The Ultimate Marketing Discipline v2
Long before Don Colleran ever became a national sex symbol promoting products on TV and in cinemas, he and Reilly were great buddies. Together, they toured the country with Junior Chamber getting up to all sorts of devilment and diversion.
It was during this time that Don developed and honed a marketing discipline that enabled him to grow a business that would become the envy of his industry and peers.
Reilly was intrigued by Don’s business acumen and plagued him for the secret. Eventually, Don relented and told Reilly to be in his office at 3 pm the following Friday. In return for sharing the secret, Reilly would need to bring a copy of that day’s Connacht Tribune and a few freshly baked chocolate croissants.
As Reilly arrived Don instructed the delectable Debbie that neither he nor Reilly was to be disturbed for the remainder of the afternoon and to hold all calls.
Having scoffed the croissants and coffee Don proceeded to a clean whiteboard on the wall of his office and sketched out four squares. On one square he wrote a heading TEXTS; on other E-MAILS; on another LETTER; and on the last, PHONE.
‘Reilly, what’s the item of construction most used by every builder and carpenter?
Building and carpentry were not Reillys’ subject areas of expertise and he muttered ‘hammers.’
‘No Reilly, it’s ‘2 x 4s’; or ‘4 x 4s’; or ‘2 x 6s’; or ‘2 x 8s.’
‘And in marketing and selling, I’ve discovered that the magic number is 4 x 5s. Each Friday I discipline myself to send 5 texts; 5 emails; write 5 personal letters, and make 5 phone calls.
‘It doesn’t sound like a lot but that’s 20 x 45 weeks which is 900 proactive connections a year. I have carefully tracked the results of these connections and I’ve discovered that 40% of them result in the business of one description of another over the course of the year. That’s close to 400 business transactions for an investment of just one-hour time investment a week and almost no financial outlays other than a couple of euros for the Connacht Tribune.’
‘But who do you know to connect with? said Reilly, still a tad confused.
‘That’s the purpose of the Connacht Tribune Reilly. Let’s get working.’
He opened up the local newspaper on page three where there was a full photo feature on the recent Croi Ball. Don quickly circled five of the ladies on the page and proceeded to compose a text which read.
‘Looking radiant on today’s Connacht Tribune. Stunning outfit. Have a great weekend.

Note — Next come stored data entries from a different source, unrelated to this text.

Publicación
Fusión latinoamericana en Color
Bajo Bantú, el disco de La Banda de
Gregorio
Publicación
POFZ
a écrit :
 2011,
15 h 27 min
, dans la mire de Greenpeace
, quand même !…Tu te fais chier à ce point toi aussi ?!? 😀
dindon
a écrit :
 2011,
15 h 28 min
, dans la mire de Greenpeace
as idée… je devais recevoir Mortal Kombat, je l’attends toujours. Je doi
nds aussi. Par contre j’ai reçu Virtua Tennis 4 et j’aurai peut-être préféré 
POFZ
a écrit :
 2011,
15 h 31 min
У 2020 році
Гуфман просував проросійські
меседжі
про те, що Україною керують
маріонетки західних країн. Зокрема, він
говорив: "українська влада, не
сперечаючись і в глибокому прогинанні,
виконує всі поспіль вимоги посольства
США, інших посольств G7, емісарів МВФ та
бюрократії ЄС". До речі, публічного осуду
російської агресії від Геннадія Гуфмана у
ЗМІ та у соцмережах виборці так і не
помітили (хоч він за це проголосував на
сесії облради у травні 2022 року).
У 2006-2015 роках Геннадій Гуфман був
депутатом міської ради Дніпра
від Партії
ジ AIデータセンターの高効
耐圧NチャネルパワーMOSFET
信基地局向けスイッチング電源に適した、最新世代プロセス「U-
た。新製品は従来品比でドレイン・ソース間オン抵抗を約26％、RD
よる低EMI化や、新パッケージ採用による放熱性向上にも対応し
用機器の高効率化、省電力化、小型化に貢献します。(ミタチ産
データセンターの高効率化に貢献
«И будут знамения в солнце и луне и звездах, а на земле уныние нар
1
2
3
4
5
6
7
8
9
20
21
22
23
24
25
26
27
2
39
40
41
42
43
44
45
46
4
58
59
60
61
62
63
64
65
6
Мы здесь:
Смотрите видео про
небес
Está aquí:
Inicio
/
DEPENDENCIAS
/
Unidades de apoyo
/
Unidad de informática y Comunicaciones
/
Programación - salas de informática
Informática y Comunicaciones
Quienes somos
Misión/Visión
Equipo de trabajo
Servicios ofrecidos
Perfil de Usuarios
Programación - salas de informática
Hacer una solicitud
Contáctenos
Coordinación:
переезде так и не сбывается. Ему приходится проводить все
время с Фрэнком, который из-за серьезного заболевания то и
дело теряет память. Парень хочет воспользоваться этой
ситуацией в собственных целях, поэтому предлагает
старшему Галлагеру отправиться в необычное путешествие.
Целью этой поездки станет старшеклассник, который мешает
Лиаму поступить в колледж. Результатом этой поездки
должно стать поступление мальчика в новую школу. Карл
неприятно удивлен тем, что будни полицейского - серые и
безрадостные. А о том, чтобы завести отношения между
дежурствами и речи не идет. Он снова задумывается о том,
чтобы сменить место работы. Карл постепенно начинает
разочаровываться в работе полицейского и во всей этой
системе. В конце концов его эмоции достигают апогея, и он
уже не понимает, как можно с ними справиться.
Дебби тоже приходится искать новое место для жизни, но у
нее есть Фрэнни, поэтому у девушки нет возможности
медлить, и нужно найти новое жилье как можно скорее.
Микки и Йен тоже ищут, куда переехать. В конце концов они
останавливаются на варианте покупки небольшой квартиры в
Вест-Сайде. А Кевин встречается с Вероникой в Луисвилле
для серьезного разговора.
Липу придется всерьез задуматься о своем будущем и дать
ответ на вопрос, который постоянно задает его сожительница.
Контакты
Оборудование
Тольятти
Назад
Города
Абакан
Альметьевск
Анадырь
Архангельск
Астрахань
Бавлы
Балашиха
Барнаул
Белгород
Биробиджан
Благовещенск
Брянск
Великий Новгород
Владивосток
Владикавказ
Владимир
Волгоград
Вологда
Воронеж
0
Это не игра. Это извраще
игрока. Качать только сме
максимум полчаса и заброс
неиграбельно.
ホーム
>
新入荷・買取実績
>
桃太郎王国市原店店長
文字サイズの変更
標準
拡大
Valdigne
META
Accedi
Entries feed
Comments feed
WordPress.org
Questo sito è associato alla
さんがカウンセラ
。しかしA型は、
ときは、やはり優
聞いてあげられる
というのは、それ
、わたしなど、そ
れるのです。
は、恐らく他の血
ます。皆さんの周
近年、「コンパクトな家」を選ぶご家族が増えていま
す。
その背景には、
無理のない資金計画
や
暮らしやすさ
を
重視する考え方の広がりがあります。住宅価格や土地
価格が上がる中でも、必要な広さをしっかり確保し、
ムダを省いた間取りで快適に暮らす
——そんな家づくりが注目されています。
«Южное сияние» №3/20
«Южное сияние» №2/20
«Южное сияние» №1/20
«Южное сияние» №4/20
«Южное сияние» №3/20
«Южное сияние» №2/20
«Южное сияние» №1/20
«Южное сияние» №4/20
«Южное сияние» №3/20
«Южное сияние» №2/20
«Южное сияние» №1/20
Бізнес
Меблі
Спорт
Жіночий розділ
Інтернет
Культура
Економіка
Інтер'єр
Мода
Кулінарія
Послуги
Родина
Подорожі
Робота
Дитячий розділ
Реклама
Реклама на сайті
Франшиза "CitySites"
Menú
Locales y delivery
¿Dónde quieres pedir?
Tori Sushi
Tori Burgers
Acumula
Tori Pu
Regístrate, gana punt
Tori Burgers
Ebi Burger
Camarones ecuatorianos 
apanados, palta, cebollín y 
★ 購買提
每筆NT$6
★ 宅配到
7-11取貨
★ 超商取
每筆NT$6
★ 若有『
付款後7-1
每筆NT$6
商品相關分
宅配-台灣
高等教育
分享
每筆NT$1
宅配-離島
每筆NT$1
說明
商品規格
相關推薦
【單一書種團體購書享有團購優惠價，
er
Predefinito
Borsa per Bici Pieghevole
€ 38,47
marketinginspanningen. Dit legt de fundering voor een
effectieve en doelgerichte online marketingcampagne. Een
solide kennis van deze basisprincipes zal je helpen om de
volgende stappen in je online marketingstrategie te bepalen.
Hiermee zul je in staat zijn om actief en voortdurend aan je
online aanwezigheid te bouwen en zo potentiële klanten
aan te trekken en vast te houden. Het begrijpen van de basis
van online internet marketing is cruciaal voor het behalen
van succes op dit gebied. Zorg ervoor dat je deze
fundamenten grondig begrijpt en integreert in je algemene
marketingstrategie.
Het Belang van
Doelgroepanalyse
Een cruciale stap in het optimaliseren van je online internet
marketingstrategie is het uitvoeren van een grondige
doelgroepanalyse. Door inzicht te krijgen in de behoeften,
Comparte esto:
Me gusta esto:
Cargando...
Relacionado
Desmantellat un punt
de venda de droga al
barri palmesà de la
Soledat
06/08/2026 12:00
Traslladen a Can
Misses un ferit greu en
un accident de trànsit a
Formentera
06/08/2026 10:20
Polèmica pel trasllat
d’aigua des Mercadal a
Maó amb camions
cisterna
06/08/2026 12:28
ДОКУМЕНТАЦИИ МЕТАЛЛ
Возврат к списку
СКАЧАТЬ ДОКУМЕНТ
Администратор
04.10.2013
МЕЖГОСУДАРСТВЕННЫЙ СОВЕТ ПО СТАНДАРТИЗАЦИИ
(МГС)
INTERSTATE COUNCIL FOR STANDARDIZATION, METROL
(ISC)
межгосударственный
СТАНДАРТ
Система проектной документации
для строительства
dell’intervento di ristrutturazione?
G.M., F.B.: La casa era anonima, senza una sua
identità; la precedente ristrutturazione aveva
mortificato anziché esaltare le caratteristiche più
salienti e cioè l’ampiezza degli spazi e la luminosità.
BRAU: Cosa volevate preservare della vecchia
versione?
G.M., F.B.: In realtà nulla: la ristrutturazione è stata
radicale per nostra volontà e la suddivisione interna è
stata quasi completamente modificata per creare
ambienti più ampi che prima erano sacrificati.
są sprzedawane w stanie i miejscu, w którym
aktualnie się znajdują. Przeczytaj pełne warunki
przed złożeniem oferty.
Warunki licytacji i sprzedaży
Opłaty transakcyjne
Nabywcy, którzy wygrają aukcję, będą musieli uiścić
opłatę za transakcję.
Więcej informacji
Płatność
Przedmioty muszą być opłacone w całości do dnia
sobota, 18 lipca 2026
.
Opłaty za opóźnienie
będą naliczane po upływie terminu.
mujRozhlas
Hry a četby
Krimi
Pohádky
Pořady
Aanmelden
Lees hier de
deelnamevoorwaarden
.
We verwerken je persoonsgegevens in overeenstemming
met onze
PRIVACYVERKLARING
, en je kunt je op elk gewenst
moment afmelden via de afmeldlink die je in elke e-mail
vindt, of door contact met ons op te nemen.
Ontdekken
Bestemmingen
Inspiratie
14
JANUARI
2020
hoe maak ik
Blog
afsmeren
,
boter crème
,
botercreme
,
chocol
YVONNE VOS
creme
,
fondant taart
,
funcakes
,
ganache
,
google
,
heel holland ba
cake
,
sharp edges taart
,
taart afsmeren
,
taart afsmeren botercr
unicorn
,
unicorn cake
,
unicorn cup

Don.’
He cut and pasted the text and sent it to the five ladies.
‘Time investment – three minutes’ he says to Reilly.
He flicked over some pages and went to the business section and very quickly identified with more circles five businesses that had been in the news that week.
He scripted a short, positive, and congratulatory email and proceeded to send that to those five recipients.
Already his mobile phone began bleeping and he was able to show Reilly that four of the five people he’d texted had already come back to him thanking him profusely for his kind words and one of them had already requested a quote for an education policy for one of their kids.
He then went to the obituaries and anniversaries section of the paper and once again circled the photos of five people he had known.
‘Of all the marketing media, the written word is now the most seductive’ he explained to Reilly.
‘When was the last time you got a handwritten envelope in the post Reilly?’
Reilly couldn’t remember.
‘That’s the point, Reilly. A handwritten envelope, written in blue fountain pen, addressed to you is marketing gold. It’s guaranteed to be opened every time.
And finally, Don identified another five people whom he called directly by phone. Four hadn’t even been aware that they’d been in the paper and were delighted to be told. Of the five, two made inquiries of a business nature and another said they’d be in contact next week.
At 4 pm on the dot, Don and Reilly departed the office for O’Connells Pub across the Square where Don explained that they would complete the final 2 x 2 of the working week.
‘Right Reilly, we will now enjoy two pints and connect with at least two people during each pint.’
‘Then we’ll finish work and enjoy the weekend.’
* There’s a chilly breeze whipping up in business as we speak. In order to survive, and indeed thrive, two things are paramount. Marketing and Minimalism (waging a relentless war on costs.)
* Marketing and sales are less about flash, fancy websites, and expensive advertising campaigns and ultimately about making the time and discipline to simply connect directly and personally with people.
* Marketing, therefore, is first and foremost a discipline. There is no substitute for connecting with people. Personally, regularly, sincerely, and helpfully.
* Marketing and sales are key functions of every business and the success of your business is directly proportionate to the time you devote to them.
* Disciplines can be infinitely less punitive than they sound. By creating enjoyable and rewarding routines you can create an incentive to want to perform your discipline. For Don it’s coffee, croissants, reading the local newspaper, and imbibing a few pints.
‘This business of selling boils down to just one thing …….. seeing the people. Show me any person of ordinary ability who will earnestly tell their story to four or five people a day and I’ll show you a success.’
From ‘How I Raised Myself From Failure to Success in Selling ’ by Frank Bettger.